Chinese Chow Mein in Take Out Container
Chinese chow mein in takeout container. Photo: Lauri Patterson/iStock

Sure, there was the Madoff pyramid scheme. There was the whole subprime loan mess. There was the Galleon insider-trading scandal. But finally, Fast Company blows the takeout lid off the most widespread Wall Street conspiracy of them all: the giant misuse of firms’ Seamless Web accounts:

Typically, junior professionals are allotted about $25 per meal at the office. But there are tricks to leverage this cash on Seamless. If employees want to order dinner, for example, they have to stay until 8 p.m. “But you could still order for a 7 p.m. delivery at 6 p.m., then call the restaurant directly and tell them to bring it right away,” one employee says. “So I’d finish work around 6:30 p.m., hit the company gym, and then grab my sushi — spicy tuna rolls — on the way out.”

Ordering groceries on Seamless was — and likely still is — another practice. (Representatives at Goldman Sachs and Morgan Stanley have not responded to requests for comment.) One employee, who lived by Morgan Stanley’s Midtown offices, would even remote into her office computer from her apartment, place an order on Seamless, and then call the restaurant and change the delivery address to her apartment. The lobster-loving Morgan Stanley banker’s take on that old switcheroo? “Classic.”
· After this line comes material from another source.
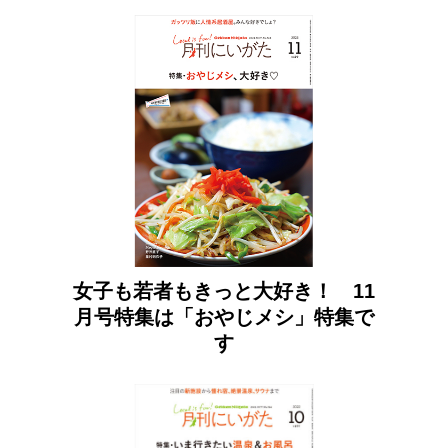
女子も若者もきっと大好き！ 11
月号特集は「おやじメシ」特集で
す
Another “classic” move: Calling up to switch a soda order to beer. But it’s not just about the money, as one anonymous source explains to Fast Company. It’s about love of the game. “There’s nothing grosser or more magnificent than eating $25 of delivered Taco Bell under the fluorescent, sober lights of an office building. Do you have any idea how much baja sauce you can get for that money?”